I started regularly attending a Christian campus ministry called Cru. They met every week to worship Jesus and listen to someone talk about the Bible. The mission statement was, "Cru is a community where the Gospel captures hearts, transforms lives, and launches men and women on a lifelong adventure with Christ," and it certainly did that for me! For weeks I heard the gospel preached to me, and I heard over and over again about Jesus who loved me enough, even at my worst, to die for all of my sins so that I may be considered his child. This blew my mind, to know that there is someone out there who knows all of who I am, and yet, even while understanding the bad parts of me that I tried my hardest to forget about, loves me enough to die for me. I was afraid of intimacy, thinking that it would only lead to disappointment and sadness. To find out that someone will always love me for who I am was completely refreshing.

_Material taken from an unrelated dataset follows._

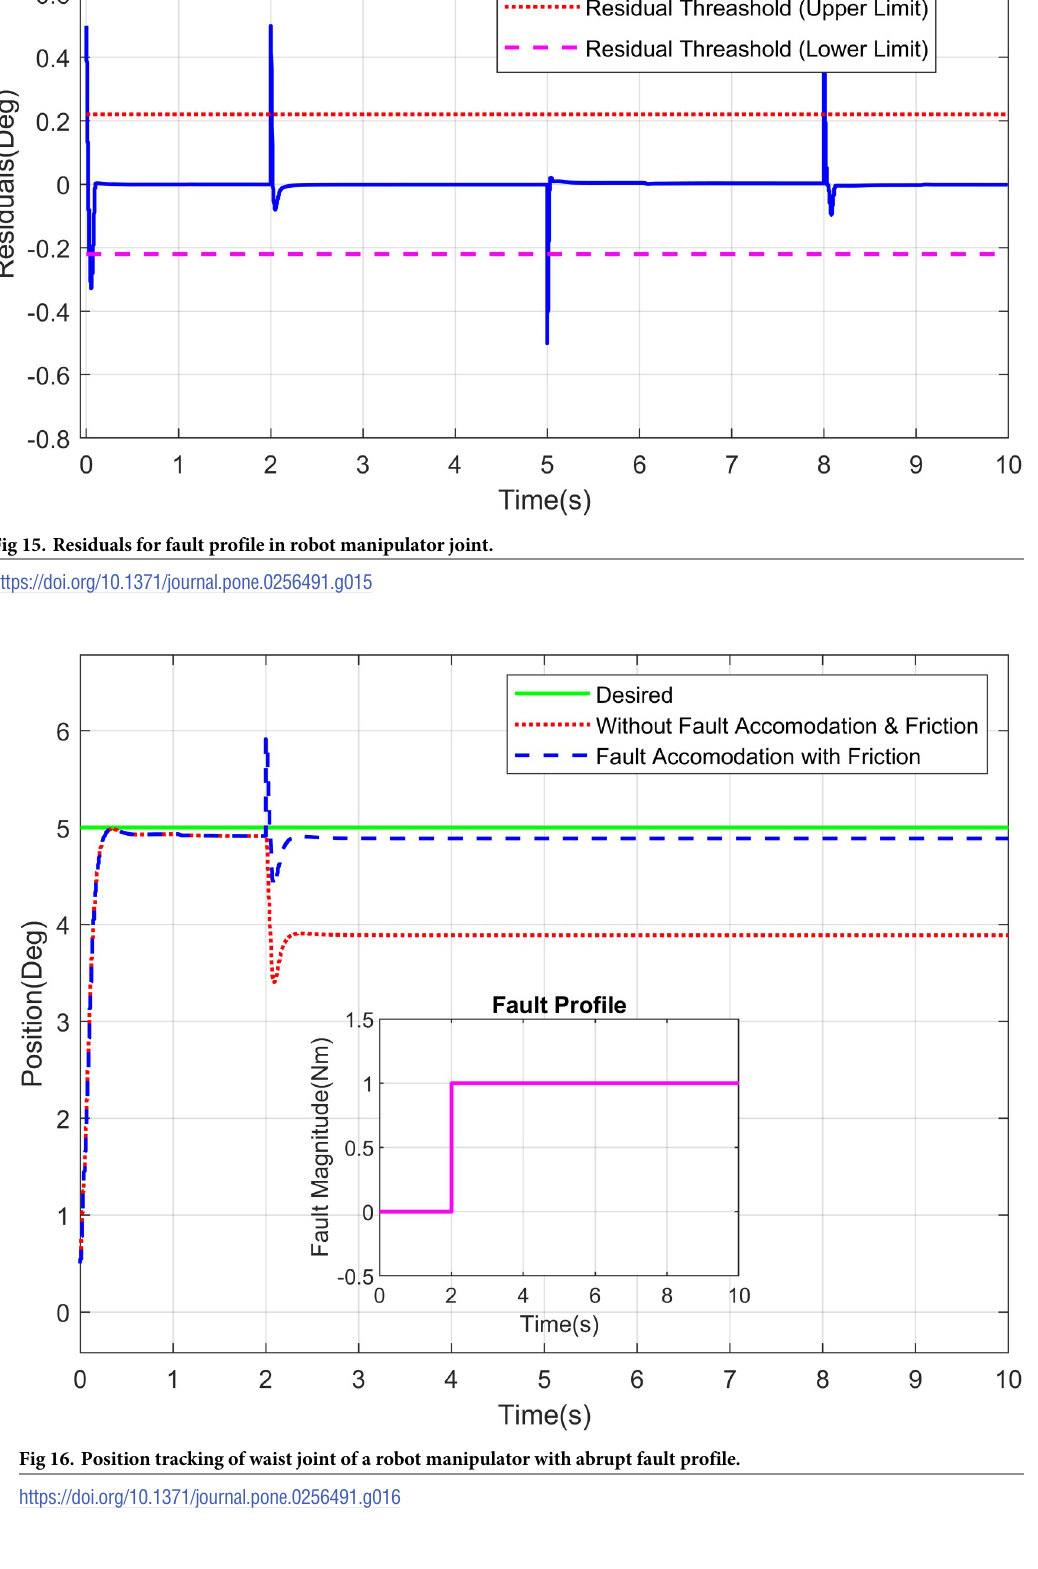
PLOS ONE | https://doi.org/10.1371/journal.pone.0256491 August 20,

That winter, I went to a conference held by Cru. For five days, more than a thousand college students gathered together to praise and learn about Jesus. I saw that there was another side of following Jesus that was worth exclaiming and being joyful about, and that there was something about these people that was fundamentally different in the way they looked at life. For them, thinking about God was an every day blessing that was welcomed into their lives with excitement. I had never experienced something like that before, and I made a decision right then and there to dedicate my life to serving and glorifying God in whatever I did.
From that day on, I started to hear God speaking to my insecurities, reassuring me about our relationship and his love for me. He is showing me how glorious he is and how much he deserves to be talked about and praised! That day began a healing process that is still working in me today...
"For by grace you have been saved through faith. And this is not your own doing; it is the gift of God, not a result of works, so that no one may boast."